Google on Chrome OS: It's NOT a Windows replacement; building media player for Chrome

By Kshitij Sobti | Published on 20 Jan 2010
Google on Chrome OS: It's NOT a Windows replacement; building media player for Chrome
Chrome OS

Pretty much stating the obvious, but Chrome OS is no Windows, and Google would like thier future customers to be aware of the fact. 

In a conversation with Ars, Google's Ryan Paul, Matthew Papakipos, and Eitan Bencuya discuss some of the lingering questions about Chrome OS, and give us a better idea about the direction of the OS. 

First of all, they would not have Chrome OS devices confused with a Windows machine, and for those who need to run Photoshop or do any kind of heavy work, they recommend a traditional, powerful computer. 

So where does Chrome OS come into the picture? Who would use it, and where?

By Google's estimate, Chrome OS netbooks will have the same place in the world as gaming consoles. Devices specialized for one specific purpose, to get you on the web, in much the same way that gaming consoles have the singular aim to get you gaming.

It is entirely possible to play games on your computer, yet there is a huge market for dedicated gaming devices as for many people, that is all they want from a device.

The trend we see today is that devices are converging into one smooth graduation from mobile and media players to tablets to netbooks to laptops and so on. It's not always clear where to draw boundaries, because really, there are no boundaries and there shouldn't be. 

Phones are computers really, just heavily specialized. As mobiles get smarter and take on more functions, it is hard to distinguish them from computers, because, well they are computers. The only distinguishing feature that mobile phones have (compared to an ultra-low power netbook) is the presence of a GSM / CDMA chipset. A distinction thus needs to be made based on features, rather then purpose.

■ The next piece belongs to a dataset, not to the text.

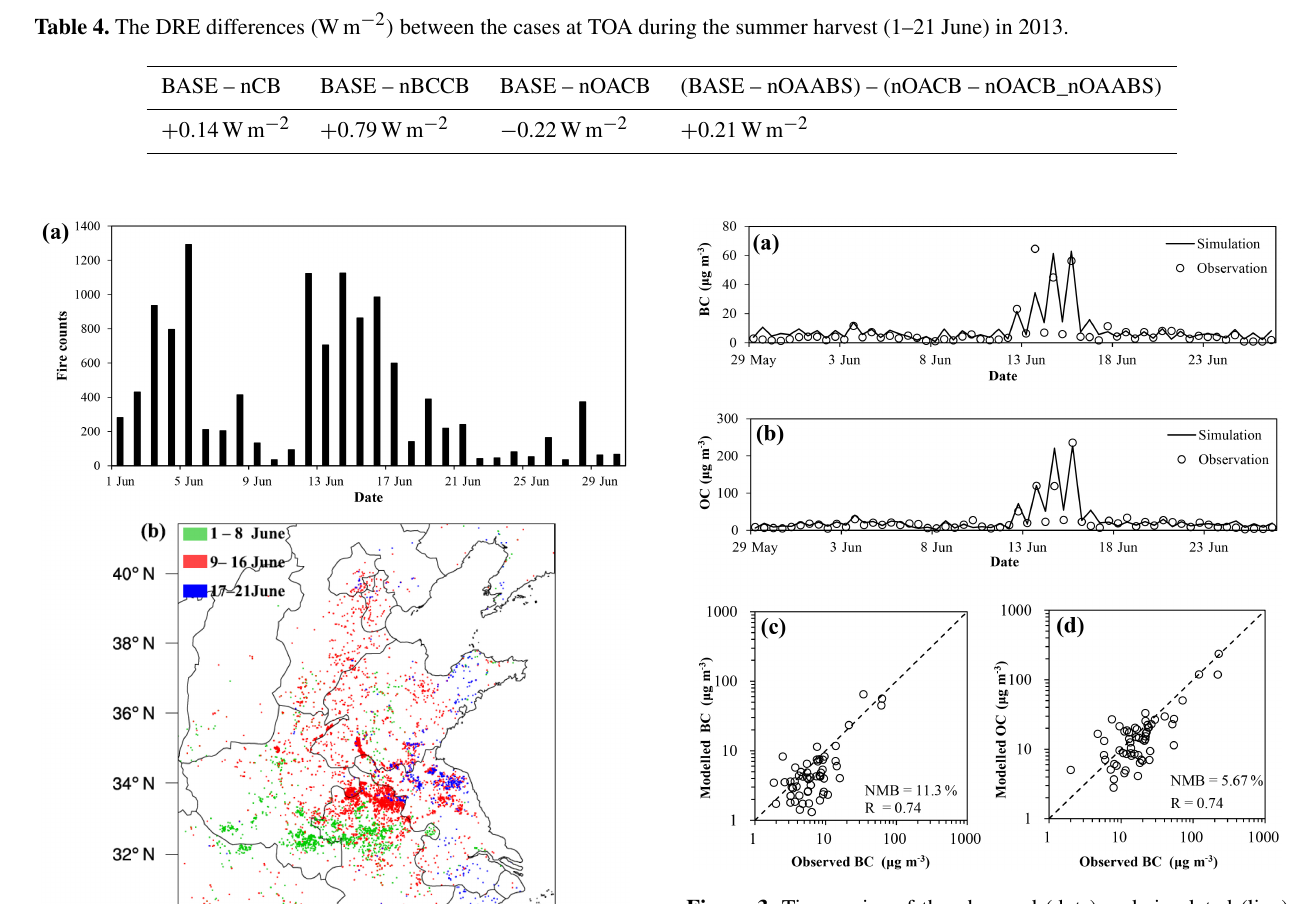
Figure 3. Time series of the observed (dots) and simulated (line) (a) black carbon (BC) and (b) organic carbon (OC) mass concen- trations (µgm − 3 ) at the Suixi site. Scatterplots of simulated (c) BC and (d) OC mass concentrations (µgm − 3 ) and the corresponding observed values. NMB and R represent normalized mean bias and correlation coefficient,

Calling people from a phone (read computer) is a feature provided by that computing device, as is surfing the internet, or installing applications.

In this manner Google likens their Chrome OS netbook to a mobile with a large keyboard and screen, with a greater focus on surfing, and without the ability to make calls, because it doesn't matter what you call it, it is an internet surfing device.

It doesn't end there though. A mobile phone is specialized to make calls and a gaming console is specialized to play games, mobile phone usually have just the few numeric buttons you need, and gaming consoles are forgiven the lack of a mouse and keyboard. The same way Chrome OS is specialized for the web, so what will it have to offer to improve that experience?

For one, the lack of native application is something which Chrome OS is often criticized for, however Google is trying very hard to recreate a new web ecosystem which will rival most native uses anyway. They will try to create a simple yet flexible system of defining content associations, while still giving users choice. So you could configure your .DOC files to open in Google Docs, or Office Live, or Zoho or any web application you want. Your image files could open in a web application of your choice, or be added to your Picasa web album, or even put into an USB drive. Google want to get this done right, and avoid some pains that users of Windows have become used to. 

By having everything in the browser, you end up with a much simpler paradigm, as every page, document, or application is a browser tab making managing tabs, windows an application much easier.

The aim is not to have parity with desktop application, that would be the opposite of what it bring done here. However the web can be criticized to be a slow experience, even for the fastest of connections, crunching all that JavaScript is sure to be a slow task if the processor isn't fast enough. Despite Chrome's super-fast V8 JavaScript engine, Chrome OS' lack of native applications makes it difficult for some of the more common heavy tasks such as viewing HD videos difficult, and makes for a slower internet experience especially since the OS is intended to be run on lower power devices.

For this, Google has its Native Client Libraries or NACL which will allow the execution of native code written in native languages such as C in the browser! 

That said, Google is not going to ignore the media aspect of the device, and you'll be able to plug in a pen drive with media (audio or video) files such as MP3s and have them play in the integrated media player application, which is of course going to be browser based. The same application will be able to handle any media you get as GMail attachments.

The web browser is still lacking in a lot of features even those which are important for the web itself. Why do you need to keep a mail window open if you just what to be notified of new mail, install a native app, why keep the page open? Install a native app. Google is looking at all the reasons why the web would need native apps, trying to add those features so you don't need them anymore. So Picasa could upload photos to your account in the background without needing a tab open, while Twitter informs you of new tweets while you continue with your browsing.

Imagine how inconvenient it would be if you had to switch on your computer to find out what calls you had missed, and the SMSs you had received? Waiting for minutes while the computer boots through millions of lines of code to let you send a simple message of a few hundred characters? No, we'd much rather use a mobile for that. Why play games on your computer with an antivirus application or a windows message interrupting your flow every few minutes? Use a gaming console.

In the end what Google hopes to have in your hand is a an internet device which will make sending an email a matter of a few second switching on your Chrome OS device and composing your mail. In the end it only depends on how YOU interact with the internet. It doesn't matter how slow or fast the internet is in your country because this will not make you do anything more with the interent than you already do, it is just like your browser outside of your computer, like your landline when you get tired of Skype.